EXERCISE → In the lines below, swap "carbon production" for "carbon emissions" wherever it appears, and write the lines out again with everything else unchanged. Omit the pictures from your answer.

INFORMATION SUPPLIED →
_____
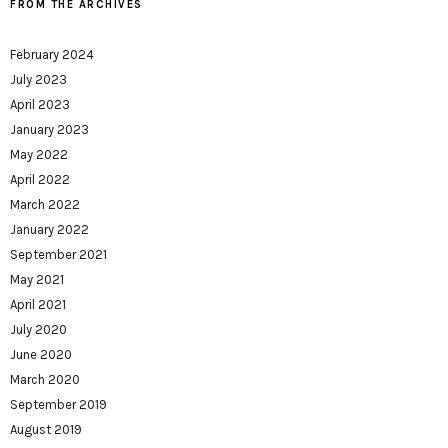
FROM THE ARCHIVES
February 2024
July 2023
April 2023
January 2023
May 2022
April 2022
March 2022
January 2022
September 2021
May 2021
April 2021
July 2020
June 2020
March 2020
September 2019
August 2019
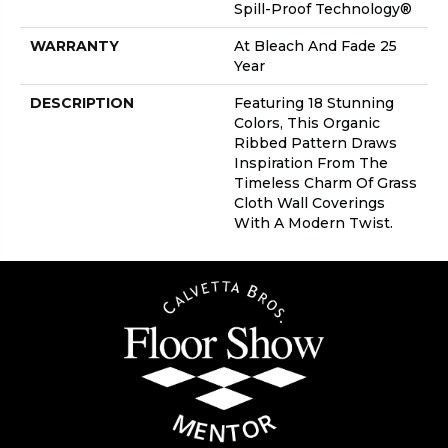
Spill-Proof Technology®
WARRANTY
At Bleach And Fade 25
Year
DESCRIPTION
Featuring 18 Stunning
Colors, This Organic
Ribbed Pattern Draws
Inspiration From The
Timeless Charm Of Grass
Cloth Wall Coverings
With A Modern Twist.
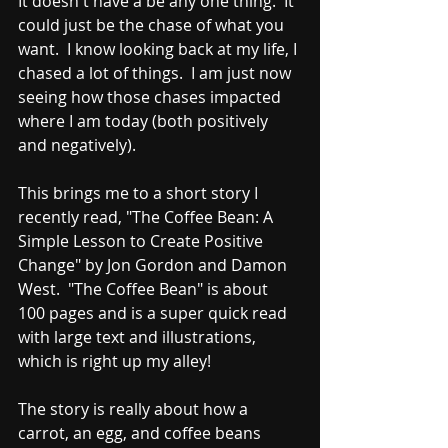
It doesn't have a be any one thing.  It 
could just be the chase of what you 
want.  I know looking back at my life, I 
chased a lot of things.  I am just now 
seeing how those chases impacted 
where I am today (both positively 
and negatively).  
This brings me to a short story I 
recently read, "The Coffee Bean: A 
Simple Lesson to Create Positive 
Change" by Jon Gordon and Damon 
West.  "The Coffee Bean" is about 
100 pages and is a super quick read 
with large text and illustrations, 
which is right up my alley!
The story is really about how a 
carrot, an egg, and coffee beans 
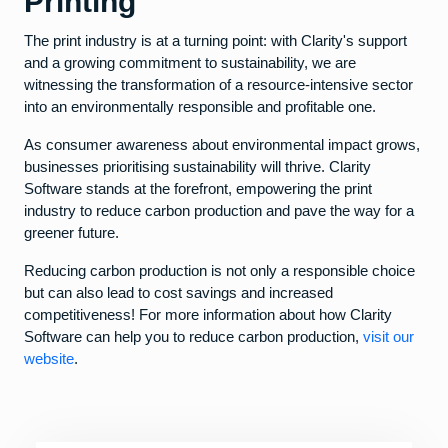
Printing
The print industry is at a turning point: with Clarity's support
and a growing commitment to sustainability, we are
witnessing the transformation of a resource-intensive sector
into an environmentally responsible and profitable one.
As consumer awareness about environmental impact grows,
businesses prioritising sustainability will thrive. Clarity
Software stands at the forefront, empowering the print
industry to reduce carbon production and pave the way for a
greener future.
Reducing carbon production is not only a responsible choice
but can also lead to cost savings and increased
competitiveness! For more information about how Clarity
Software can help you to reduce carbon production,
visit our
website
.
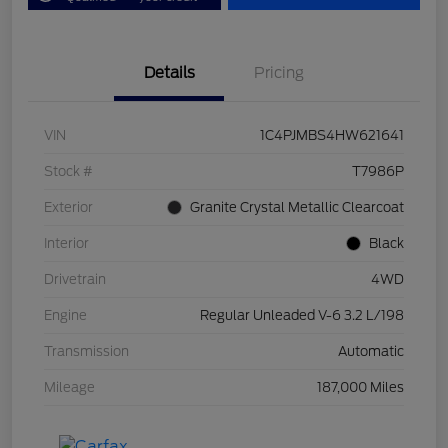
Details
Pricing
VIN
1C4PJMBS4HW621641
Stock #
T7986P
Exterior
Granite Crystal Metallic Clearcoat
Interior
Black
Drivetrain
4WD
Engine
Regular Unleaded V-6 3.2 L/198
Transmission
Automatic
Mileage
187,000 Miles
_____
RESPONSE TO THE EXERCISE →
FROM THE ARCHIVES
February 2024
July 2023
April 2023
January 2023
May 2022
April 2022
March 2022
January 2022
September 2021
May 2021
April 2021
July 2020
June 2020
March 2020
September 2019
August 2019
Spill-Proof Technology®
WARRANTY
At Bleach And Fade 25
Year
DESCRIPTION
Featuring 18 Stunning
Colors, This Organic
Ribbed Pattern Draws
Inspiration From The
Timeless Charm Of Grass
Cloth Wall Coverings
With A Modern Twist.
It doesn't have a be any one thing.  It 
could just be the chase of what you 
want.  I know looking back at my life, I 
chased a lot of things.  I am just now 
seeing how those chases impacted 
where I am today (both positively 
and negatively).  
This brings me to a short story I 
recently read, "The Coffee Bean: A 
Simple Lesson to Create Positive 
Change" by Jon Gordon and Damon 
West.  "The Coffee Bean" is about 
100 pages and is a super quick read 
with large text and illustrations, 
which is right up my alley!
The story is really about how a 
carrot, an egg, and coffee beans 
Printing
The print industry is at a turning point: with Clarity's support
and a growing commitment to sustainability, we are
witnessing the transformation of a resource-intensive sector
into an environmentally responsible and profitable one.
As consumer awareness about environmental impact grows,
businesses prioritising sustainability will thrive. Clarity
Software stands at the forefront, empowering the print
industry to reduce carbon emissions and pave the way for a
greener future.
Reducing carbon emissions is not only a responsible choice
but can also lead to cost savings and increased
competitiveness! For more information about how Clarity
Software can help you to reduce carbon emissions,
visit our
website
.
Details
Pricing
VIN
1C4PJMBS4HW621641
Stock #
T7986P
Exterior
Granite Crystal Metallic Clearcoat
Interior
Black
Drivetrain
4WD
Engine
Regular Unleaded V-6 3.2 L/198
Transmission
Automatic
Mileage
187,000 Miles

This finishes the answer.